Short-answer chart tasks
________
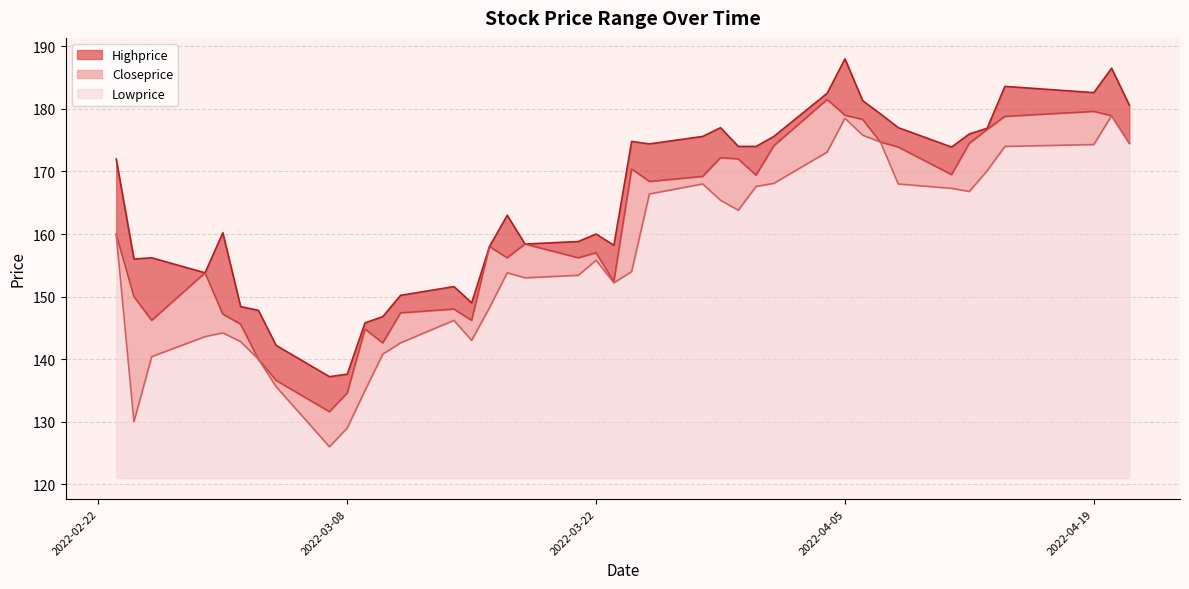

True or false: Closeprice and Lowprice intersect in this chart.

False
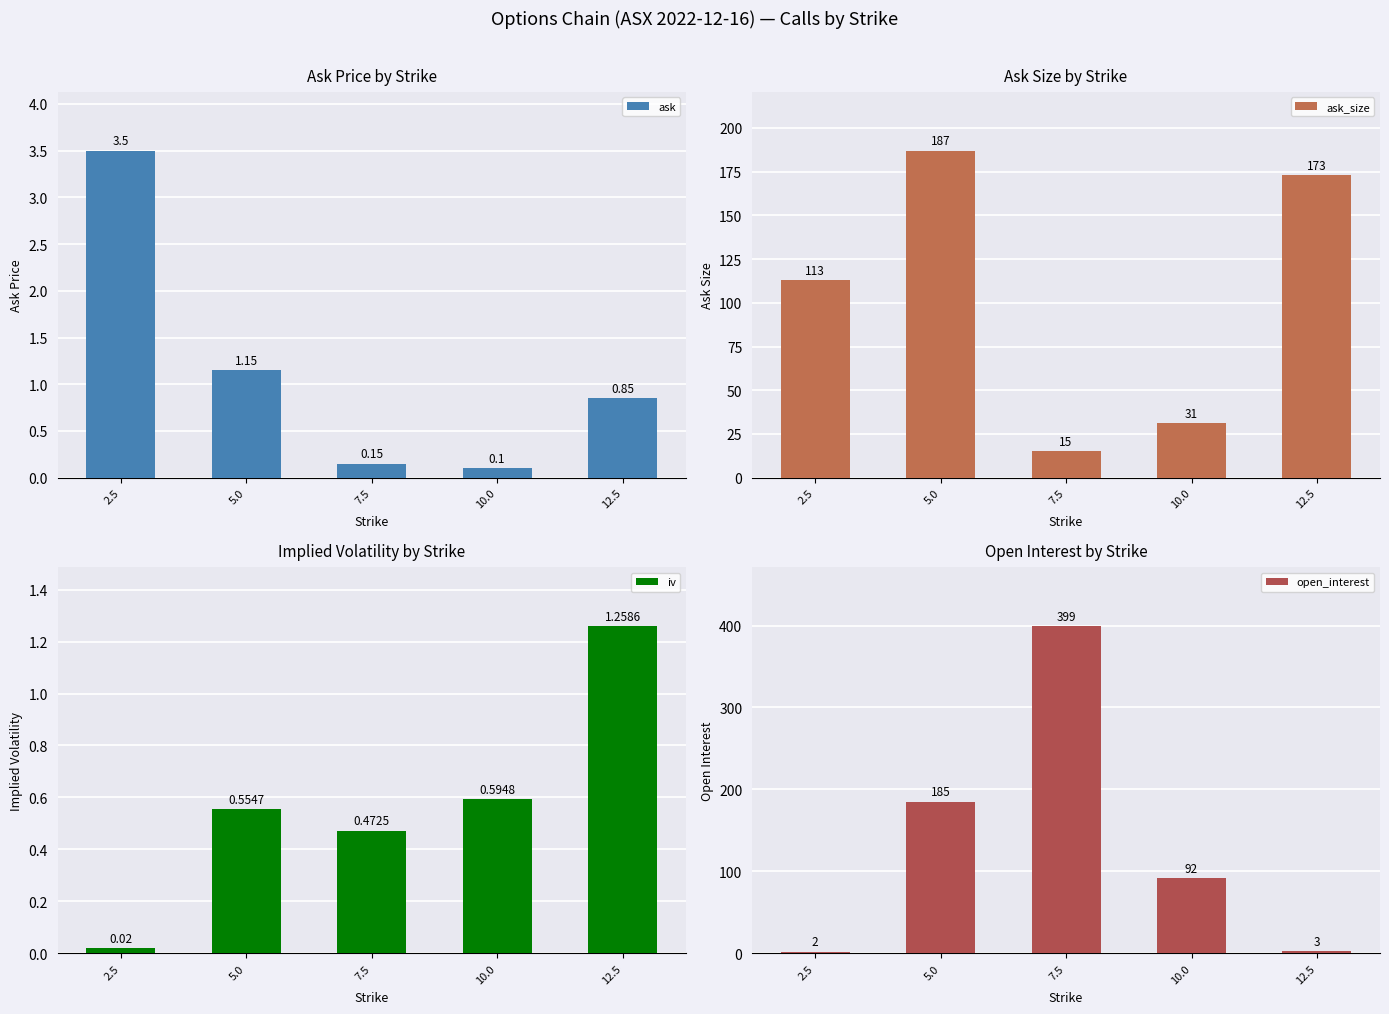

Count the number of data series in this chart.

4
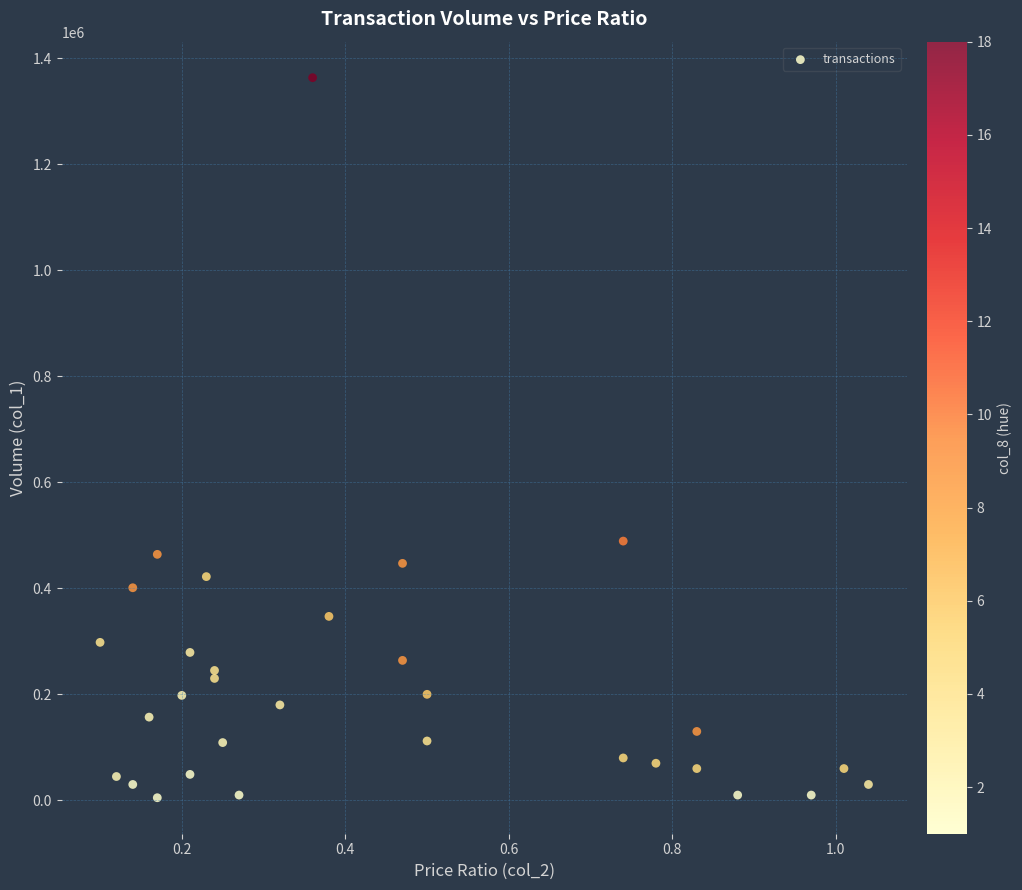

What is the range of Y values (max minus min)?

1358000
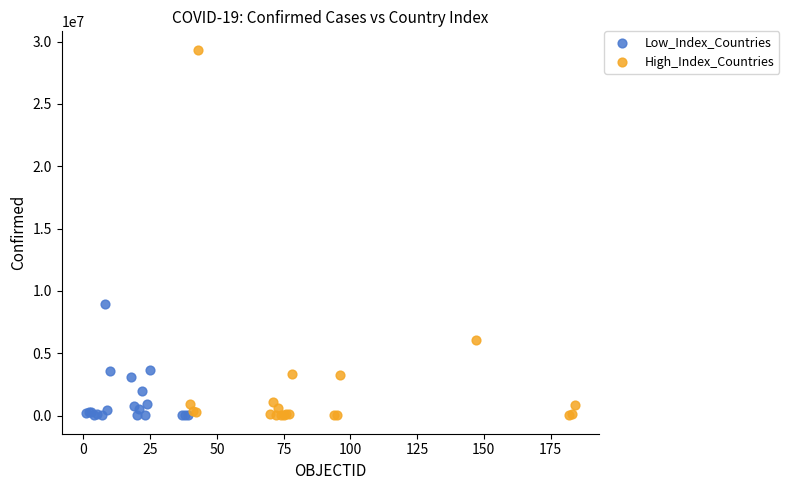

Which series has the largest Y range (max minus min)?

High_Index_Countries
________
■ Task prompt: Put the text of the records into a JSON list of strings, with one string per line and blank lines left out. Leave the pictures out.

■ Answer to this task:
[
  "True or false: Closeprice and Lowprice intersect in this chart.",
  "False",
  "Count the number of data series in this chart.",
  "4",
  "What is the range of Y values (max minus min)?",
  "1358000",
  "Which series has the largest Y range (max minus min)?",
  "High_Index_Countries"
]